▶ **PROVIDED TEXT**

Mama has decided to write a blog post in the wee hours of the morning. It shouldn’t be a surprise that I woke up at 3:30 AM with a heavy heart and desire to release the emotions of today through words. Today is the 10th, after all. And it’s Mother’s Day, too. How can I sleep at peace knowing that around this time nearly 34 months ago you took the steps to end your life and permanently alter mine? How can I sleep in peace knowing that today is the day set aside to honor mothers with their children, and you- the first one to make me a mother – are not here to celebrate with me? I miss you so much it hurts, buddy. Even when I try to suppress the emotions and put on a brave front, it doesn’t work all the time- especially on days leading up to holidays and the anniversary of your passing. My outer physical body simply cannot override the heaviness and inner turmoil of my spirit that longs for you and misses you with my every heartbeat. You are missed forever and a day, my sweet boy.

Thank you for sending me the sign of the blue butterfly this week as we prepared to find out for sure the baby’s gender. I knew in my gut from the very beginning I was having a boy. The ultrasound wasn’t really even necessary but it sure felt good to be able to share the news with friends and family- many of whom were rooting for a boy. Make no doubt we would be happy either way, but we’re excited to have another chance to see the world through a little boy’s eyes. Carlen is so much like you that it is uncanny. She loves music and pays attention to small details which makes me think she’ll be an artist, too. And she’s so, so smart, Carterbug. We’re excited to see what traits baby Carsen will have. Will he look like you? Will he like trains and cars like you did? Maybe he’ll like to dig in dirt and play rough and stay outside for hours on end finding bugs and critters- all the things that you wouldn’t do because you were too much like your Mama who would rather stay inside and read and play by yourself. 🙂 Time will tell, and we’re looking forward to what the future holds even though it’s scary and uncertain.

Caroline is making leaps and bounds, buddy. I know you are proud of her. She’ll be at Dorman next year and is nervous about it but excited at the same time. It seems like things are falling back into place in a sense. The plan was always for you and her to go to Dorman while I continued to teach and keep my eyes and ears out for what you both were doing. When you left us, that plan changed. I no longer found peace in the classroom and had anxiety about teaching your classmates, and Caroline had no desire to go to the same middle school as you and follow in your big footsteps. She went to a different school, and I taught in a different district. Now I am no longer teaching, and we have decided as a family that the time has come for her to transition back to District Six. She has also decided to move back upstairs. I know…that is a huge decision. Daddy and I didn’t want to pressure her in any way, but we laid out some options for her for when the new baby comes, and even she agreed that having her own personal space upstairs might be a welcome respite from a crying newborn and curious toddler. Today we went and purchased her a new, fancy daybed that is luxurious and stylish. She’s excited to create a new space up there and have more room. She stated that she would make the transition gradually over the summer in case she has bad days or memories. We think that is very wise.

▶ **DATA EXCERPT**
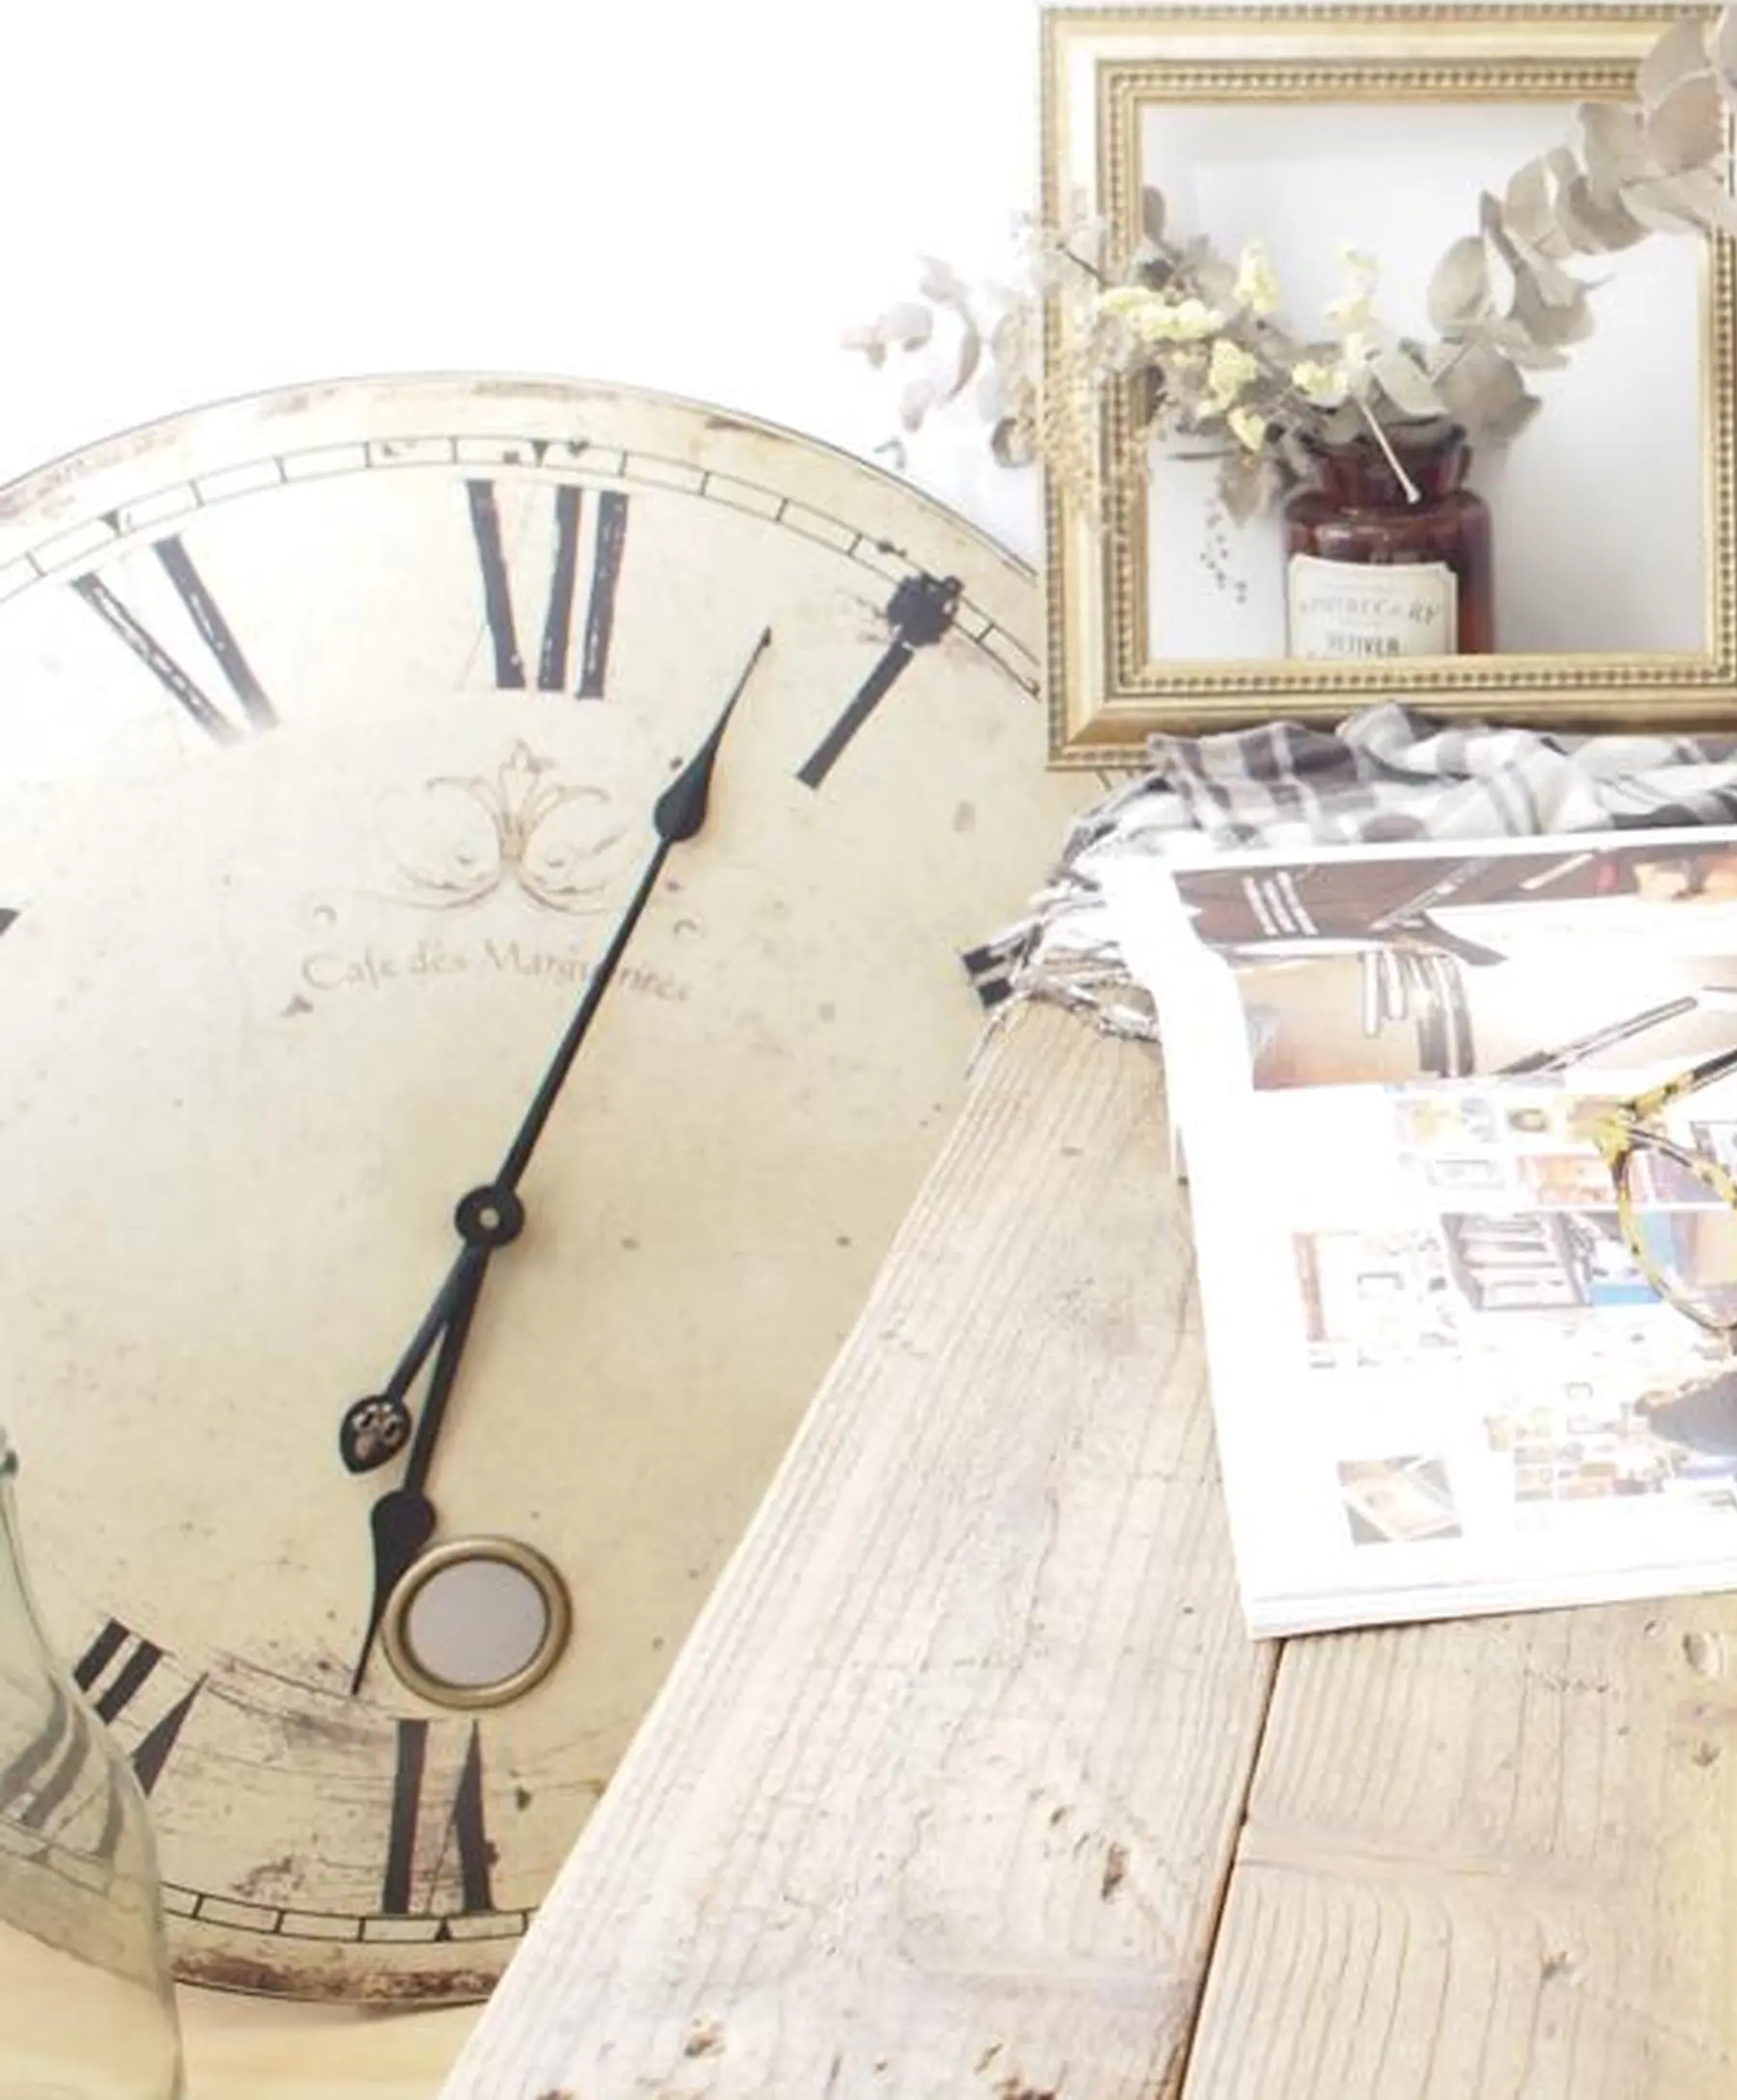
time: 6:03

▶ **TASK LIST**
**1.** List the activities that the Mother's Day blog post wonders whether baby Carsen will enjoy.
**2.** Translate this sentence from the Mother's Day blog post into Spanish: "She’ll be at Dorman next year and is nervous about it but excited at the same time."
**3.** Proceed with the Mother's Day blog post, picking up right after its last sentence.
The material comes from a separate source and has no connection to the Mother's Day blog post.

▶ **SOLVED TASKS**
**1.**
- Liking trains and cars
- Digging in dirt
- Playing rough
- Staying outside for hours on end finding bugs and critters

**2.** Estará en Dorman el próximo año y está nerviosa por eso, pero emocionada al mismo tiempo.

**3.**
Speaking of furniture, Daddy found the furniture pieces this week in Nana’s outbuilding to convert your full bed back into a crib for baby Carsen to use. Carlen already has your old changing table that you used as a TV stand and dresser. Now Carsen will have something special of yours in his nursery. We are going to move our older bedroom set into your room to take up the missing space. We’ll keep your bedding the same. It is very important for Daddy and me to retain the integrity of your bedroom as we move crucial pieces out for your siblings. We need for it to still look like “your” room. I never want it to become a storage room or a place where we can’t feel your presence.

OK, I think that is all the updating for now. I have been writing for close to 3 hours and finally feel at peace enough to go back to sleep and maybe get another hour or so. I just looked up from where I am writing at the kitchen table and saw on my shelf a picture from a past Mother’s Day that I have on display. You were always so handsome in your little suits when we dressed nicely for church on special days like today. I sure wish you could be in today’s picture, Carterbug. Thank you for being the best son a mother could ever hope to have and for giving me joy unspeakable. I love you with all of my heart.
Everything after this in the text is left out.